Circuit design data:
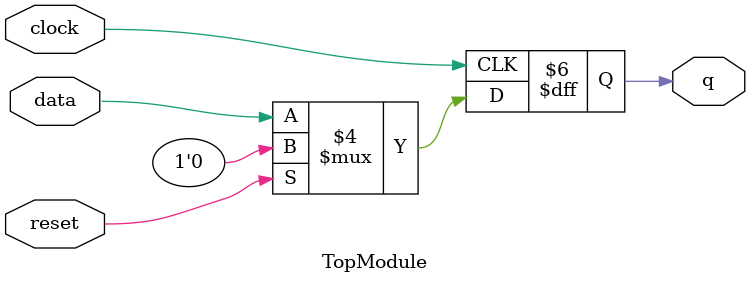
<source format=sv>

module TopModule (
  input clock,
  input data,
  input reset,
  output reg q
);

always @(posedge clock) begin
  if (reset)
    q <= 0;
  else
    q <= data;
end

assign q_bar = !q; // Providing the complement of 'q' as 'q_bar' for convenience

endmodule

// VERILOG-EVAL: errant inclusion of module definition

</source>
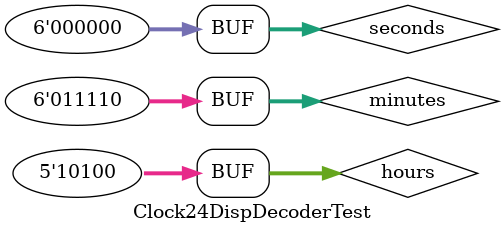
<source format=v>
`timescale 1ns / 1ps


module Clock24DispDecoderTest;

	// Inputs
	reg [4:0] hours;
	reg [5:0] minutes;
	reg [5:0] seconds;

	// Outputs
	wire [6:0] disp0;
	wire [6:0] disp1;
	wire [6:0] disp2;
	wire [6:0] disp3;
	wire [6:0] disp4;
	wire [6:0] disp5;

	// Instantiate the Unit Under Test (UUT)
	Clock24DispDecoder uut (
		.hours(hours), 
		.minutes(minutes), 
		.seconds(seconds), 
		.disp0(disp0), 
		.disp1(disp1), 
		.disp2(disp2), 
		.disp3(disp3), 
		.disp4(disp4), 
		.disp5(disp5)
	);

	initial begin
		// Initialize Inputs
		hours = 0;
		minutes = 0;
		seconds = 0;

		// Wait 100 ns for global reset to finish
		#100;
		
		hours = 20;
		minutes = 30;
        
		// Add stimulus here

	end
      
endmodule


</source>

* WORK ORDER:
Go through the entries above and copy each line holding the string "minutes".

* TASK RESPONSE:
	reg [5:0] minutes;
		.minutes(minutes), 
		minutes = 0;
		minutes = 30;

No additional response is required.